* What is needed *
Copy all lines below that use the word "dead".
━━━━━ Records for this exercise ━━━━━
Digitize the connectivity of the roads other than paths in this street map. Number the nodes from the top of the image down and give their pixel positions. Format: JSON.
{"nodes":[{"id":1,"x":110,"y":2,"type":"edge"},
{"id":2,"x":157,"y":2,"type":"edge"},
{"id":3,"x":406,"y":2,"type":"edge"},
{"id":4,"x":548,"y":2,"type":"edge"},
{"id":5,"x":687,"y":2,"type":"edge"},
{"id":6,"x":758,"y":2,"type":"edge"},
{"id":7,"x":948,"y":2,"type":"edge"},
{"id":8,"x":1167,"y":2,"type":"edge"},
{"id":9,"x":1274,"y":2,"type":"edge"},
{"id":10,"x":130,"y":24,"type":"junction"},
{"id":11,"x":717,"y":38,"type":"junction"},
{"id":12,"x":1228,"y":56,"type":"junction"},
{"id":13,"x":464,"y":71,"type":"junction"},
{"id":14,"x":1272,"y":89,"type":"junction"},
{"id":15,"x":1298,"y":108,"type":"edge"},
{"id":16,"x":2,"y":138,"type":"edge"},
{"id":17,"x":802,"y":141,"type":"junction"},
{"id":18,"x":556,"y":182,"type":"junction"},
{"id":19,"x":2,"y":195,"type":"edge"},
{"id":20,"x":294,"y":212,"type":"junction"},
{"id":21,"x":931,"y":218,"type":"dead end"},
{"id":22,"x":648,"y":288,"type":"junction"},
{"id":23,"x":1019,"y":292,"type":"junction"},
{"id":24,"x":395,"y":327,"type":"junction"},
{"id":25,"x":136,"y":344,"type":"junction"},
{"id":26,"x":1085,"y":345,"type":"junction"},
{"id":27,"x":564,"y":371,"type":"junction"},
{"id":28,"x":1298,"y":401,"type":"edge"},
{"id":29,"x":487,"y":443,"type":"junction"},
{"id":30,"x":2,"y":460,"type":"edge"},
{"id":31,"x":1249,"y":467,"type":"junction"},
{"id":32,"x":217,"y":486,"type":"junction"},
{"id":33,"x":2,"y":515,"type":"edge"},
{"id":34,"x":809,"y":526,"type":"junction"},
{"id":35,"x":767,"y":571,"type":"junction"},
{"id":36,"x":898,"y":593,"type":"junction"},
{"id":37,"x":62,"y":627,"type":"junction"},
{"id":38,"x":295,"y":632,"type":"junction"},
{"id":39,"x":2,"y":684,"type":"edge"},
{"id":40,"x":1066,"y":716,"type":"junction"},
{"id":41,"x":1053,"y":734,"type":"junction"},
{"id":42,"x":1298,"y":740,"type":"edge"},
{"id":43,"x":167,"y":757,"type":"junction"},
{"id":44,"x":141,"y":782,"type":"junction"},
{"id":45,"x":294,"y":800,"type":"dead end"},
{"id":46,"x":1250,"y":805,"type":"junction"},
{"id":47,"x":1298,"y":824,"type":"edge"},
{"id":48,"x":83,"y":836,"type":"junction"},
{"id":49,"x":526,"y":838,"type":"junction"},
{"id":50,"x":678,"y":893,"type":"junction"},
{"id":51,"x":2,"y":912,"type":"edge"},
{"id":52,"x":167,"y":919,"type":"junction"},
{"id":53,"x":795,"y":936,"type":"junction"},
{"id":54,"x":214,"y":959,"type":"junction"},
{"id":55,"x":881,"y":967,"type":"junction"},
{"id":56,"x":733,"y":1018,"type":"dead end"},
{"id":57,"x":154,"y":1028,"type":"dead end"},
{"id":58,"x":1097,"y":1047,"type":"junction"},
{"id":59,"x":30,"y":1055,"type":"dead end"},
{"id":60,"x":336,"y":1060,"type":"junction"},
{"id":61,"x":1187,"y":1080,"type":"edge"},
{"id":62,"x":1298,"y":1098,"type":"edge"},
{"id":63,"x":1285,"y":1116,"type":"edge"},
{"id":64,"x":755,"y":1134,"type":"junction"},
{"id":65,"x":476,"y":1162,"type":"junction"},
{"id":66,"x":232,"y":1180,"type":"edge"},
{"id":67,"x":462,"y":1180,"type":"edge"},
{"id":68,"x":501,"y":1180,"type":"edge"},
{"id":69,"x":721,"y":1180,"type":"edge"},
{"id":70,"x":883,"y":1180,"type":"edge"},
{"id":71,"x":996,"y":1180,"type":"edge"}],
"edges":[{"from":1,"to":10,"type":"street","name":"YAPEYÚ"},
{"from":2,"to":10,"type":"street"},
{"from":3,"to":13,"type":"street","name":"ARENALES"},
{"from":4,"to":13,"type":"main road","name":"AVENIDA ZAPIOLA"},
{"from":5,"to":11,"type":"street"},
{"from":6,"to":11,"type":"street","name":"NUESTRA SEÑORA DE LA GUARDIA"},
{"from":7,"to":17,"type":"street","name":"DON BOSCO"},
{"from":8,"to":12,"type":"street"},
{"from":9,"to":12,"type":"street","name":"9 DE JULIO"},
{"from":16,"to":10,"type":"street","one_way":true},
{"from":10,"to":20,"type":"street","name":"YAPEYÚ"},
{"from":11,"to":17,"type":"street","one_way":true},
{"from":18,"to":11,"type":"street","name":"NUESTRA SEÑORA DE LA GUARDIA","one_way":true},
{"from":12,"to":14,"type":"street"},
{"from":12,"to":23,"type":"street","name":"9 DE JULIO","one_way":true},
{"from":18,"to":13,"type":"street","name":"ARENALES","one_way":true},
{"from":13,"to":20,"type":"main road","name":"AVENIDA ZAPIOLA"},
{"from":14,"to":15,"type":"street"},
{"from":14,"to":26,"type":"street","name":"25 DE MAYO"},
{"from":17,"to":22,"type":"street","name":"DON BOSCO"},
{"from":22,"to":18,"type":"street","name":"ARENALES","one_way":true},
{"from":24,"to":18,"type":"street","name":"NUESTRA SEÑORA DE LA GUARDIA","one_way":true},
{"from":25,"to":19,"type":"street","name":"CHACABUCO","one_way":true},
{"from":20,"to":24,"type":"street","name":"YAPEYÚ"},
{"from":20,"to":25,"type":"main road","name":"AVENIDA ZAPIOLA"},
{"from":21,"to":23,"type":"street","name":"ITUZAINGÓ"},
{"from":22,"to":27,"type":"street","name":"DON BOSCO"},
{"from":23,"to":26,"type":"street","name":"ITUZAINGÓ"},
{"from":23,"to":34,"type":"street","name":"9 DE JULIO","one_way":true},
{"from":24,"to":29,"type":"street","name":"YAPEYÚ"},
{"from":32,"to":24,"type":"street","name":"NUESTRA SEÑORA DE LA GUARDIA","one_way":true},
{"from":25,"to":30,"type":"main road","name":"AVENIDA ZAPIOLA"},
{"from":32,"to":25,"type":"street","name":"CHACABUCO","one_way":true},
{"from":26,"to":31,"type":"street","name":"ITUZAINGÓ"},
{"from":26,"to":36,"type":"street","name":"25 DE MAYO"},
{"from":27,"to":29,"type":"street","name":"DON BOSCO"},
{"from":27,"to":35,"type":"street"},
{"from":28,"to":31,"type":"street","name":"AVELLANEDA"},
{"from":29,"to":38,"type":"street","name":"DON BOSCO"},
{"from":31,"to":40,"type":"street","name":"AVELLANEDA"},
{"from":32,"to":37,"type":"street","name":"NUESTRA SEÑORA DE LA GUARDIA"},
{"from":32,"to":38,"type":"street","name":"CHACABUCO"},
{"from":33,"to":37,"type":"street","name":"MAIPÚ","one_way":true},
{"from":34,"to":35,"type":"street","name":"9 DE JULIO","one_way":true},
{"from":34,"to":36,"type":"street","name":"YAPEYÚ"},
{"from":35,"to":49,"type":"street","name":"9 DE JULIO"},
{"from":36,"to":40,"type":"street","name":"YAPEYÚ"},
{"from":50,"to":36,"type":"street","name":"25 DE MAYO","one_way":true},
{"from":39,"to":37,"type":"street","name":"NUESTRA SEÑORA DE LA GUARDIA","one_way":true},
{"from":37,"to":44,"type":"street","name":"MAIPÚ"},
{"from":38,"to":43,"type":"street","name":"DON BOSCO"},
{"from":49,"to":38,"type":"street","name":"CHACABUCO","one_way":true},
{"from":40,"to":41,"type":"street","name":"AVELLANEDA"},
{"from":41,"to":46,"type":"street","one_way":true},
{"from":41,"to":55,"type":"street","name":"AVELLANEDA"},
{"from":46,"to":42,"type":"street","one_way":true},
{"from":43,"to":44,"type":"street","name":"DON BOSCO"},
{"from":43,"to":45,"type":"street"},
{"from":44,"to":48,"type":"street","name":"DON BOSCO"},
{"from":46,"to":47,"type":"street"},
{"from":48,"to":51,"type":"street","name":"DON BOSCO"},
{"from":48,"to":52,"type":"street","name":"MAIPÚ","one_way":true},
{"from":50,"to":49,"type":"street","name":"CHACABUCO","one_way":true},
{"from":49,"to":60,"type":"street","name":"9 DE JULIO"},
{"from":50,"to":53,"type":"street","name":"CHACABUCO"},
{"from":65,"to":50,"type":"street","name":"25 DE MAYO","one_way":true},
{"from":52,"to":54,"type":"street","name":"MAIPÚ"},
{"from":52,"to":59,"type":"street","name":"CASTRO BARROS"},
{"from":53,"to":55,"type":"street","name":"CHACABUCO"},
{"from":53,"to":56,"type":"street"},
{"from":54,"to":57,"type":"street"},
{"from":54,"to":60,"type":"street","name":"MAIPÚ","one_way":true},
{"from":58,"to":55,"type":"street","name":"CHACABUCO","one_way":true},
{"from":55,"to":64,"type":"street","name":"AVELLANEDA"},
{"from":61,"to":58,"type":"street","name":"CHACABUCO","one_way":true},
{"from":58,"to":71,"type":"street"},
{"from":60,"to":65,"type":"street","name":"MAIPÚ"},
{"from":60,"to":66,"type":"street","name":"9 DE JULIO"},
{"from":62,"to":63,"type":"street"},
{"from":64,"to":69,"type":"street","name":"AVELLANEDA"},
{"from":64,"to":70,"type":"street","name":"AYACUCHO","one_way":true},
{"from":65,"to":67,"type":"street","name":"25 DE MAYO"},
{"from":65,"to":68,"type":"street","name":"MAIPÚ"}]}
━━━━━
* Solution for this problem *
{"id":21,"x":931,"y":218,"type":"dead end"},
{"id":45,"x":294,"y":800,"type":"dead end"},
{"id":56,"x":733,"y":1018,"type":"dead end"},
{"id":57,"x":154,"y":1028,"type":"dead end"},
{"id":59,"x":30,"y":1055,"type":"dead end"},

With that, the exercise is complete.